Texto do documento:
******

Tarifas de Trump Agitam o Comércio Brasil-EUA: O Que Você Precisa Saber!

A uma semana da implementação de uma sobretaxa de 50% sobre produtos brasileiros nos EUA, a logística de transporte entre os dois países enfrenta grandes desafios. Exportadores que podem utilizar o transporte aéreo estão se apressando para enviar suas mercadorias antes de 1º de agosto, enquanto aqueles que dependem do transporte marítimo estão interrompendo os embarques, resultando em congestionamentos nos portos.

Os dados apontam para um aumento significativo na demanda de envios aéreos, especialmente no Aeroporto Internacional de Guarulhos, em São Paulo. Esse terminal tem se tornado um ponto crítico, com muitas cargas sendo direcionadas rapidamente para os voos antes da aplicação da nova tarifa. Especialistas em logística têm observado um ritmo acelerado nas remessas, com produtos como calçados, frutas, cimento e componentes automotivos sendo prioritários.

A GRU Airport, responsável pelo gerenciamento do aeroporto, confirmou um “crescimento expressivo” nas solicitações de transporte para os EUA, destacando que cerca de 20% das exportações do terminal têm como destino o país norte-americano. Por isso, a recomendação é que os exportadores confirmem antecipadamente a disponibilidade de voos para evitar maiores complicações.

Com o congestionamento em Guarulhos, alguns exportadores estão optando pelo envio de cargas para outros aeroportos, como o de Porto Alegre e o Galeão, no Rio de Janeiro. Essa estratégia visa desviar o tráfego intenso para terminais com menos demanda.

******

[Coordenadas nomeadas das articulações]
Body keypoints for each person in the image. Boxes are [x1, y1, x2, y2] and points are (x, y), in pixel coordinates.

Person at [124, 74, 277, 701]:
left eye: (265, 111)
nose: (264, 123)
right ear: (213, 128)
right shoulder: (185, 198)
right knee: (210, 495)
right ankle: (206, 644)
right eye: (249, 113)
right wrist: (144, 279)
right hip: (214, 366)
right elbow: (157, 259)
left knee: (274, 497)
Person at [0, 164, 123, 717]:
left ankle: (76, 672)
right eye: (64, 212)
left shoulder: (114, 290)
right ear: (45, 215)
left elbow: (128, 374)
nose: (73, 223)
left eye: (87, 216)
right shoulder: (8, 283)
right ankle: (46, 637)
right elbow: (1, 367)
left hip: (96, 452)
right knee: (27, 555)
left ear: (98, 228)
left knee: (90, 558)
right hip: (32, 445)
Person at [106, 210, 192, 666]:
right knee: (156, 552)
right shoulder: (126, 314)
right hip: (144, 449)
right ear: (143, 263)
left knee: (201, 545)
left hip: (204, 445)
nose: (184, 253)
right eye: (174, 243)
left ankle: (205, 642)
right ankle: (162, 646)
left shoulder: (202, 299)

******

Suas tarefas:
a) Reproduza o trecho do texto sobre as tarifas que vai de "A GRU Airport, responsável" até "com menos demanda.", inclusive.
b) Segundo o texto sobre as tarifas, que parcela das exportações do terminal de Guarulhos tem os EUA como destino?
A listagem não tem nenhum papel aqui.

Resultados das tarefas:
a)
A GRU Airport, responsável pelo gerenciamento do aeroporto, confirmou um “crescimento expressivo” nas solicitações de transporte para os EUA, destacando que cerca de 20% das exportações do terminal têm como destino o país norte-americano. Por isso, a recomendação é que os exportadores confirmem antecipadamente a disponibilidade de voos para evitar maiores complicações.

Com o congestionamento em Guarulhos, alguns exportadores estão optando pelo envio de cargas para outros aeroportos, como o de Porto Alegre e o Galeão, no Rio de Janeiro. Essa estratégia visa desviar o tráfego intenso para terminais com menos demanda.

b) Cerca de 20%.